*TASK DETAILS:* Update the items that begin at the line containing "left hip: (174, 480, 5)" and end with the line containing "right hip: (528, 495, 8)" by changing every "wrist" to "hand" and leaving all else as it stands. Reproduce only those lines.

*INPUT RECORDS:*
□ □ □ □

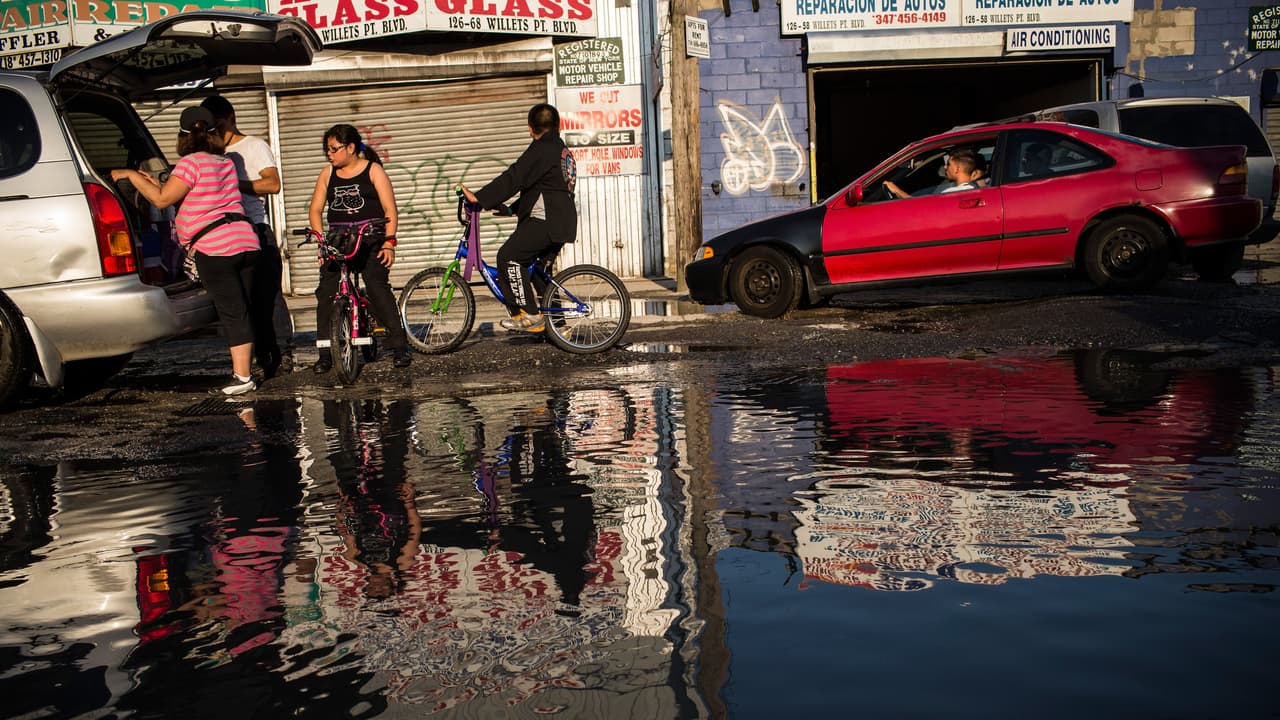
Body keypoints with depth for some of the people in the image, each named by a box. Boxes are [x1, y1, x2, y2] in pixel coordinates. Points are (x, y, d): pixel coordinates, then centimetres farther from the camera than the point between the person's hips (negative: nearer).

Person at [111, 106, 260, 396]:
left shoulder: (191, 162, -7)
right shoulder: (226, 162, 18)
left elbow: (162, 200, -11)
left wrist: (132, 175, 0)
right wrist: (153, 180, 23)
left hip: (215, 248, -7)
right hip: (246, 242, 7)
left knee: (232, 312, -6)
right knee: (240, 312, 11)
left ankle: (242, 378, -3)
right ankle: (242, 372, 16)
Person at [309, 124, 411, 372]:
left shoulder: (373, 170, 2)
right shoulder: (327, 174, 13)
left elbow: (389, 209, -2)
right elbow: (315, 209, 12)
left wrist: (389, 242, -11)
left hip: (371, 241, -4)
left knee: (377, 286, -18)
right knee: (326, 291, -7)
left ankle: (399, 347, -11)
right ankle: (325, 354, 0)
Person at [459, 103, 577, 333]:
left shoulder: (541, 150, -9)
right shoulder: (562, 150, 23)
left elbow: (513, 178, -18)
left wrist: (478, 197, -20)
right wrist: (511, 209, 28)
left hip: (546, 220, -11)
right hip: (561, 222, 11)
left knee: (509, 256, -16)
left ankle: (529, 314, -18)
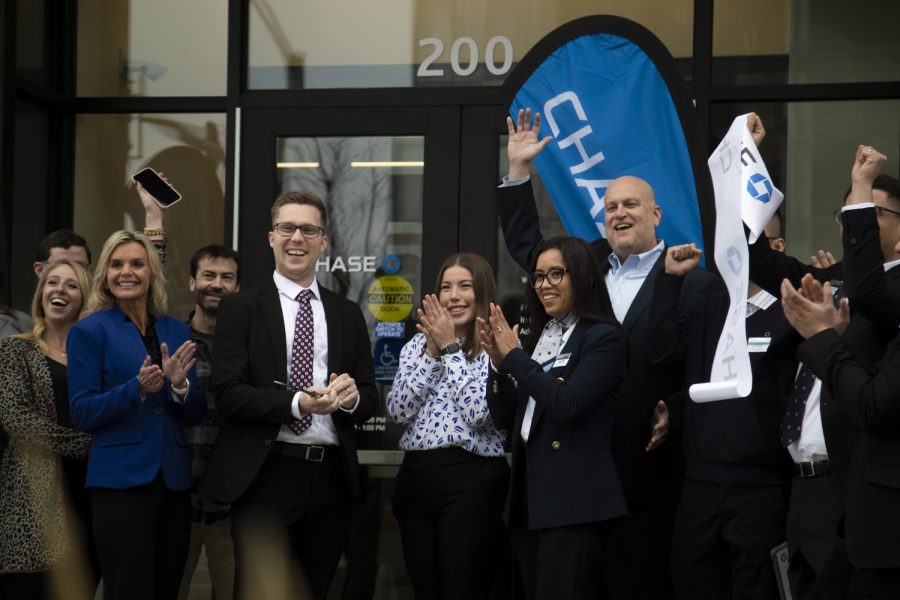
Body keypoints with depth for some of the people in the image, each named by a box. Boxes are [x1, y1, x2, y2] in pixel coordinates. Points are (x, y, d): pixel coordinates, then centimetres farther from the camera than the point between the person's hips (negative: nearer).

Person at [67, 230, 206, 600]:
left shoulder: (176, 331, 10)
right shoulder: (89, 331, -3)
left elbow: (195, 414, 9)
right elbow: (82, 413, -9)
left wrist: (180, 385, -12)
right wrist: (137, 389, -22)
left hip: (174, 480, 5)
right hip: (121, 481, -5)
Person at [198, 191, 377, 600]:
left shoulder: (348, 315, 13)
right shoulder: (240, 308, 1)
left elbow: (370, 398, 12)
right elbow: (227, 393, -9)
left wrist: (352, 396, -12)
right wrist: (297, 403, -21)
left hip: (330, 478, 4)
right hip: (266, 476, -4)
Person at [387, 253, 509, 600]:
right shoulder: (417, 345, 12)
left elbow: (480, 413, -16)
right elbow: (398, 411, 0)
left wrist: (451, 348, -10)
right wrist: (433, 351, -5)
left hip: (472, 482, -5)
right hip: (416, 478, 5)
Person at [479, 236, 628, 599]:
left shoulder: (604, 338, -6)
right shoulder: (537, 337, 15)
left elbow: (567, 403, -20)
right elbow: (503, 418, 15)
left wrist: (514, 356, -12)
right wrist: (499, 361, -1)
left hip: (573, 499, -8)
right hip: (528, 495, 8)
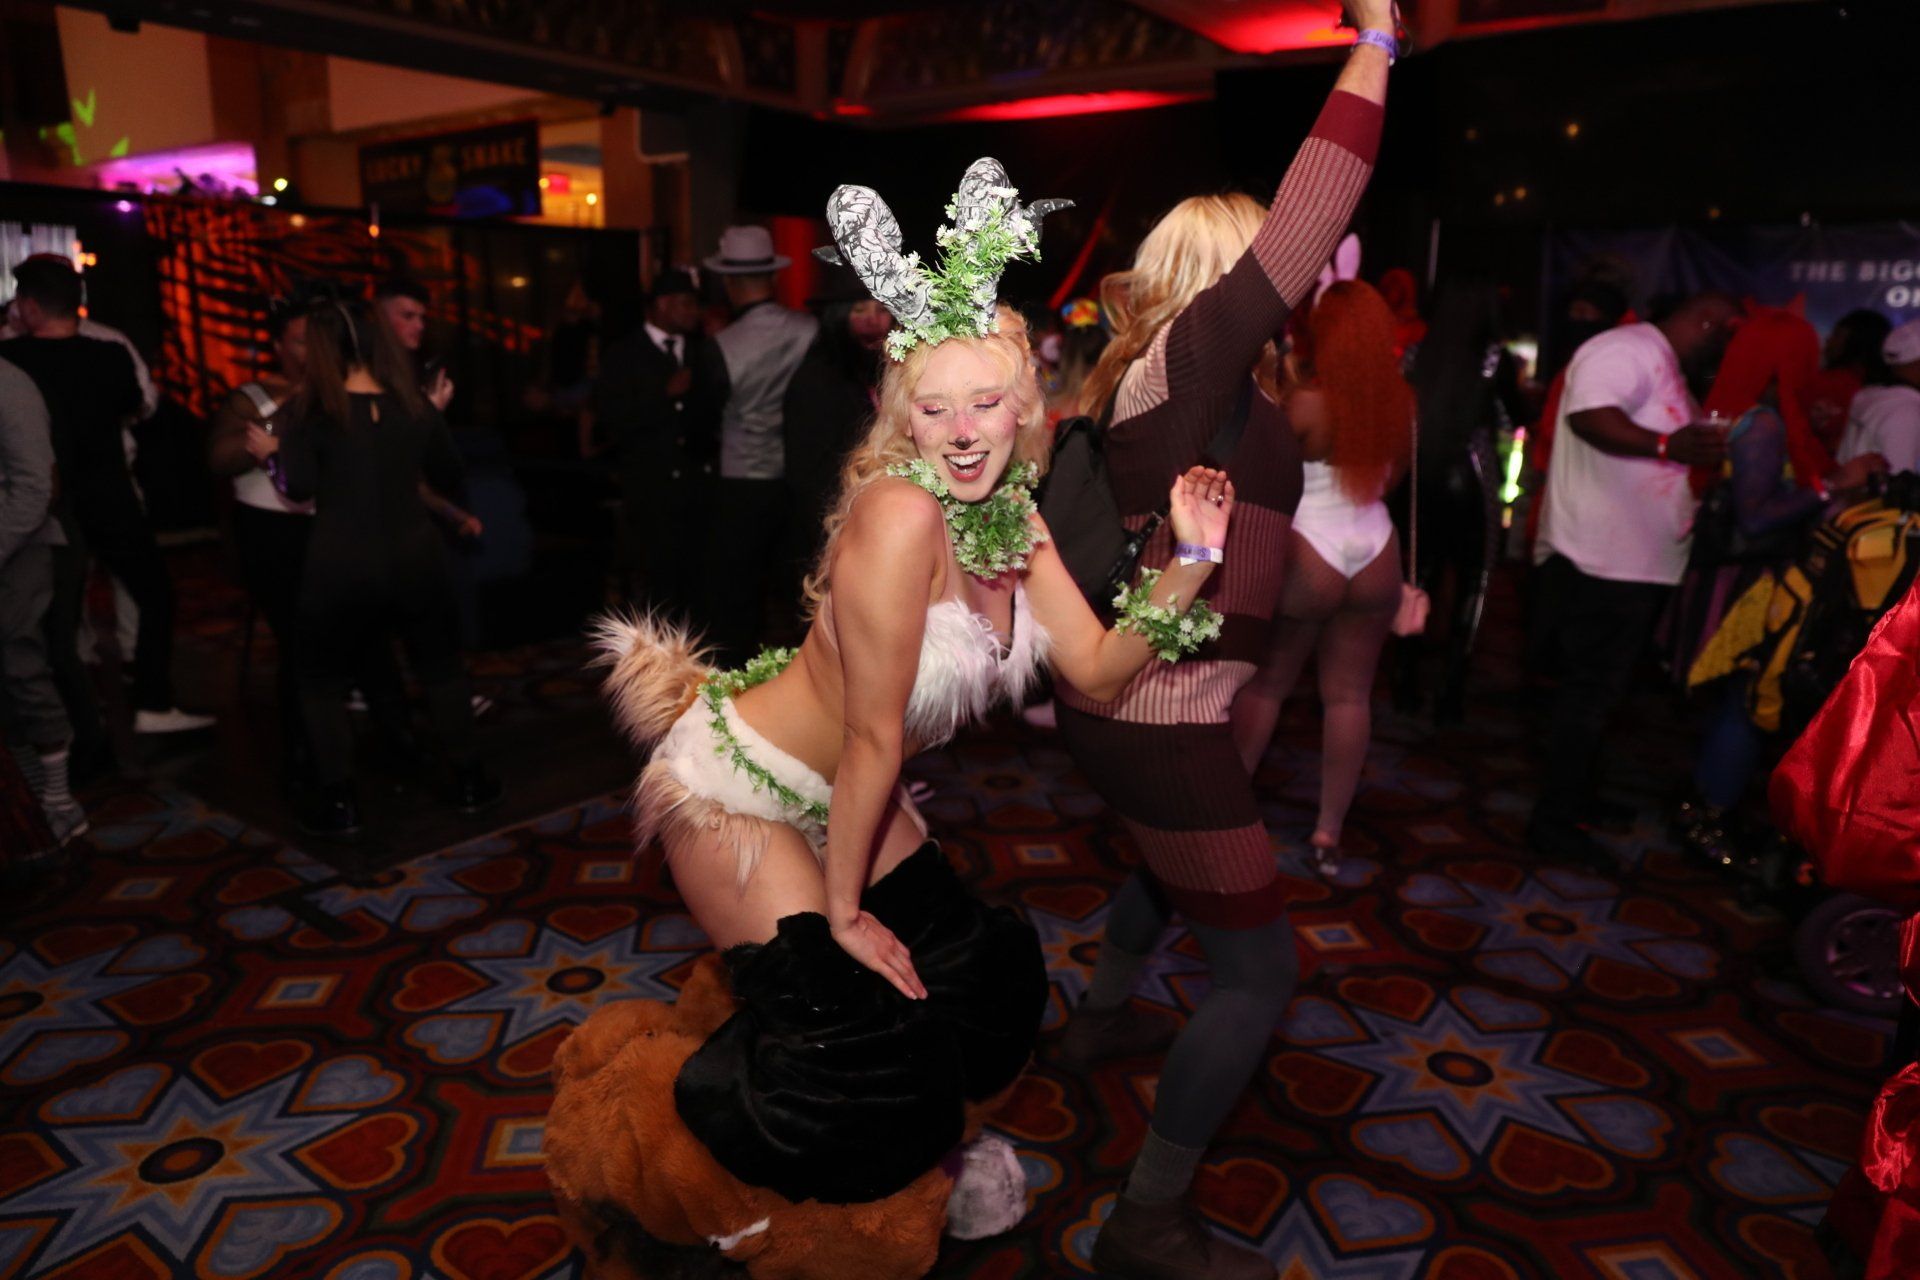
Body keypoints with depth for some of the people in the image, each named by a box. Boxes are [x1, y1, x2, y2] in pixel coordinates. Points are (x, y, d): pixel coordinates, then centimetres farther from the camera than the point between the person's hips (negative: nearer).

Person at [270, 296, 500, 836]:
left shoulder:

□ □ □ □

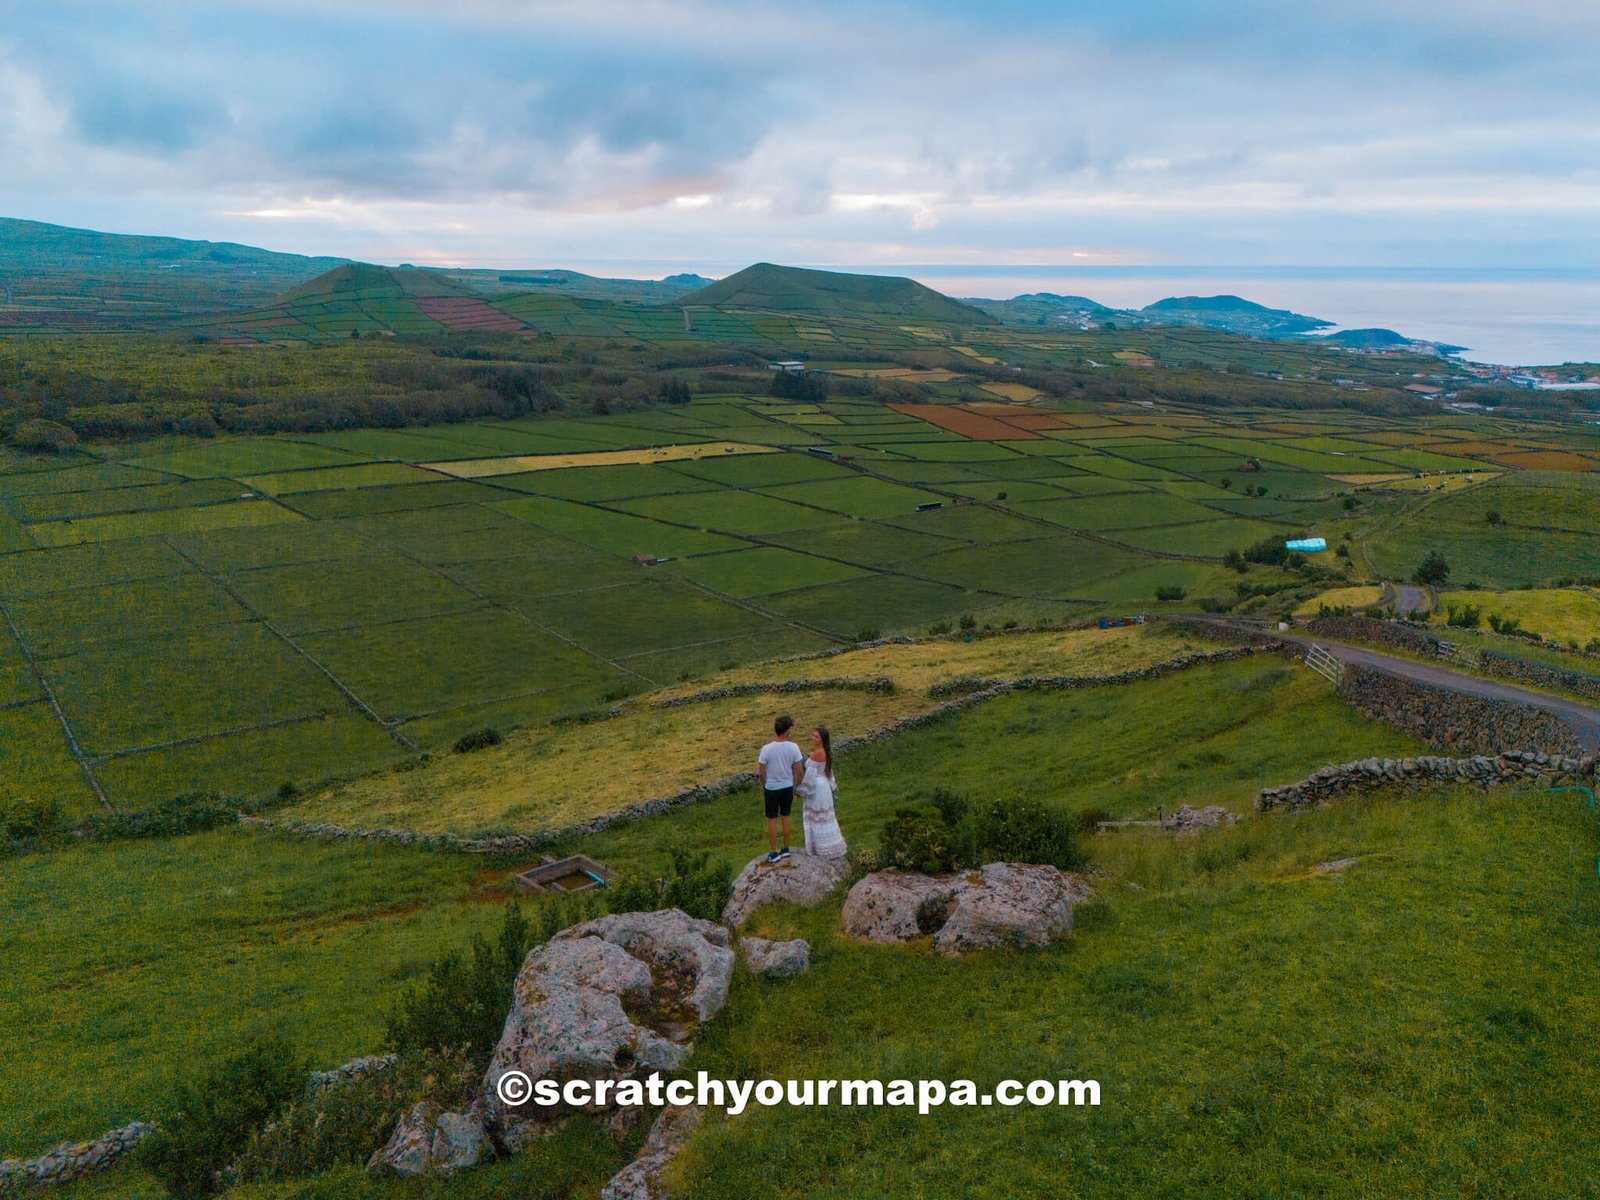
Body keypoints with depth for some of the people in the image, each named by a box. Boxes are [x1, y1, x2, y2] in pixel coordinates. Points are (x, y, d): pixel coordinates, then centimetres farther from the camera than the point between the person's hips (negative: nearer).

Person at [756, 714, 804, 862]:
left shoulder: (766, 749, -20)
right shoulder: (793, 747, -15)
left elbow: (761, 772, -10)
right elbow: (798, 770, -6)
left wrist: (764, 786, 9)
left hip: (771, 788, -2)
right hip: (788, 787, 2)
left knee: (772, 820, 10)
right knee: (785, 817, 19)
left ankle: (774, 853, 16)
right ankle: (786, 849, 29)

□ □ □ □

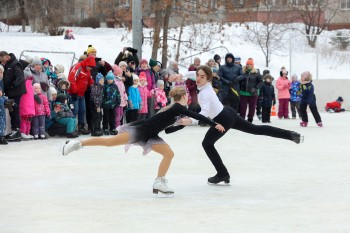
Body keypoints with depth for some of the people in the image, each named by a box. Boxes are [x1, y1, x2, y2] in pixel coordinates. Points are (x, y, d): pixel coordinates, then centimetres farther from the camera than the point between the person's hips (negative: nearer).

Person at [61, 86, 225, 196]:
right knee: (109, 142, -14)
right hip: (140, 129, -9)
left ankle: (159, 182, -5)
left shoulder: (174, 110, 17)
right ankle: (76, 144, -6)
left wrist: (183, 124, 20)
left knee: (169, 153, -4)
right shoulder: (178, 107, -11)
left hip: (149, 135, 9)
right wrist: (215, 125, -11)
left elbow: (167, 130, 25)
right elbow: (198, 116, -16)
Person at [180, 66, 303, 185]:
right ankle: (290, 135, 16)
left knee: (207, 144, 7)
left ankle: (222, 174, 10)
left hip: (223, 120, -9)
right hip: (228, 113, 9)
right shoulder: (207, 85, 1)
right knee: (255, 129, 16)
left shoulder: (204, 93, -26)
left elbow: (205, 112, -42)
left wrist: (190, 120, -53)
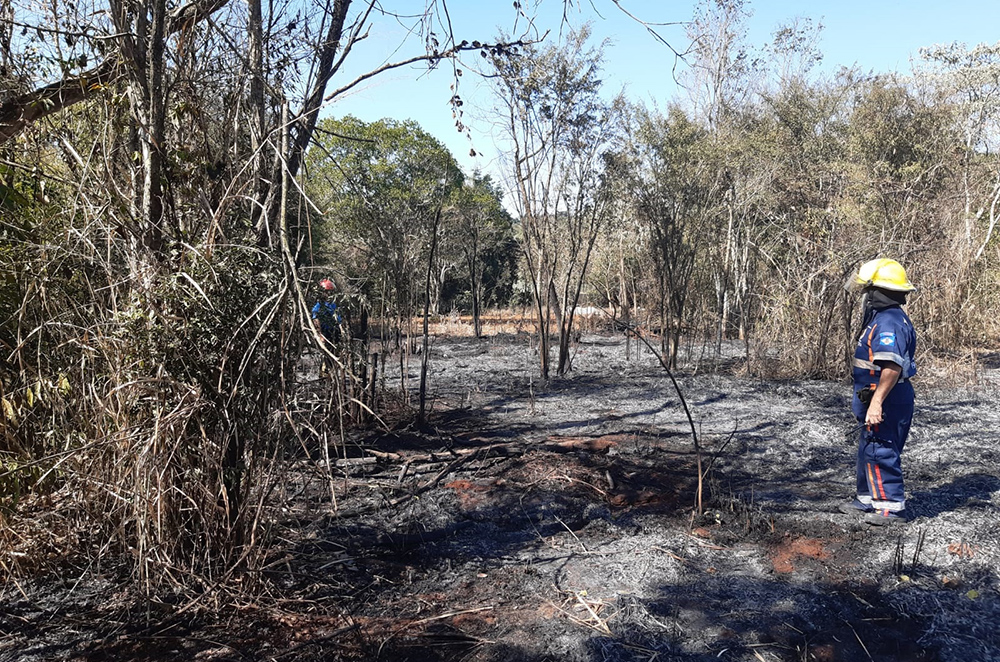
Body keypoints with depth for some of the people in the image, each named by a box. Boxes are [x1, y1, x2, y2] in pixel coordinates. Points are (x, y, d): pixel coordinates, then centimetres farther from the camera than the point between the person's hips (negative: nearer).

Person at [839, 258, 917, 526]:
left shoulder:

□ □ □ □

*THE COMPLETED TASK:*
left hip: (174, 480, 5)
right hip: (121, 481, -5)
Person at [198, 191, 377, 600]:
left shoulder: (348, 315, 13)
right shoulder: (240, 308, 1)
left elbow: (370, 398, 12)
right elbow: (227, 393, -9)
left hand: (352, 396, -12)
right hand: (297, 403, -21)
left hip: (330, 478, 4)
right hip: (266, 476, -4)
Person at [387, 253, 509, 600]:
right shoulder: (417, 345, 12)
left elbow: (480, 413, -16)
right elbow: (398, 411, 0)
left hand: (451, 348, -10)
right hand: (433, 351, -5)
left hip: (472, 482, -5)
right hip: (416, 478, 5)
Person at [479, 236, 628, 599]:
left shoulder: (604, 338, -6)
right shoulder: (537, 337, 15)
left elbow: (567, 403, -20)
right elbow: (503, 418, 15)
left hand: (514, 356, -12)
right hand: (499, 361, -1)
left hip: (573, 499, -8)
right hip: (528, 495, 8)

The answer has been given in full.